2. Develop your creative solutions and take the creative routes to market to research them before you finally pick a winner.

3. Contingency plan


Build in plenty of contingency time and money until you have your own experience to rely on. Getting things approved can take longer than you thought was possible.

Obviously there are the language pitfalls (only 41 per cent of Indians speak Hindi for example) and those unfathomable social mores. ‘Guanxi’ in China, ‘describes the basic dynamic in personalised networks of influence’, and needs to be considered when thinking about brand positioning and campaign planning.

4. Fine tuning


If you want to maximise your ROI then you need a campaign entirely devised for the local market.

You may have a great desktop website but if you plan just to create a Hindi version of it for the Indian market then you’ll miss decision makers who only access the internet from their mobile – most of them.
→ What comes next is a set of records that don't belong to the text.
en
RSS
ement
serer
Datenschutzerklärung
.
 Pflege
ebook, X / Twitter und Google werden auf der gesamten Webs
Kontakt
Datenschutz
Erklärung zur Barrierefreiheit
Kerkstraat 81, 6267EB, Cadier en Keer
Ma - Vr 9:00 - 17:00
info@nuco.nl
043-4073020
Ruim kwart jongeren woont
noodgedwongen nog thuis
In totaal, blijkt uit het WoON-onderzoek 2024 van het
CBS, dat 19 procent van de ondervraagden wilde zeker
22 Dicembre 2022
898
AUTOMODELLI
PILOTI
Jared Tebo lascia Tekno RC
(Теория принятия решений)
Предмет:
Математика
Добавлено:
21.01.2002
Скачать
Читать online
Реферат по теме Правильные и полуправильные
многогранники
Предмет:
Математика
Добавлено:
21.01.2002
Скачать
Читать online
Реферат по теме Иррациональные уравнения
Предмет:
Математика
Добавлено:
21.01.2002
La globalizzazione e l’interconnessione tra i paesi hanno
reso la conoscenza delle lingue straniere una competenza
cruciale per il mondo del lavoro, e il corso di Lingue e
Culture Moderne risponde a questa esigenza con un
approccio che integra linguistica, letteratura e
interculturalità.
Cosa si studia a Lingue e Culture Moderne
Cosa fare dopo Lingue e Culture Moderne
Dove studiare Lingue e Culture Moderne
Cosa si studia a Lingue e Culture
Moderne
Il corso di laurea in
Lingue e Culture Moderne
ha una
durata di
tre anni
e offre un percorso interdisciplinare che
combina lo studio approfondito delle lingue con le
Buyer needs can be surprisingly different. What I’ve found with many developing markets is buyers still exhibit either primary needs (‘I need an accounting software package’) or secondary needs (‘I want a better accounting software package’).

In Western markets most buyers have tertiary needs (‘I want an accounting package to work with my CRM system’).

When customers have primary and secondary needs the benefits and features they look for are different from those sought by more sophisticated customers. So the way those products are marketed has to be modified.

5. Local team


Work with a local team on the ground. Agencies are much more capable in these markets than they once were – not only do you need their local insight you need their local wherewithal to get stuff done.

I am a so-called expert on the BRICs but I only ever oversee the planning. I have local planners guide me through the minefields hiding in these markets.

The same goes for finding your way around local regulations. The BRIC markets are growing up fast and all have regulatory bodies and marketing legislation aimed at protecting buyers. Although much of it will be comfortingly familar, the detail of the legislation, does vary market to market.

Marketing to the BRIC countries will be easier than you first thought if you stick to these principles.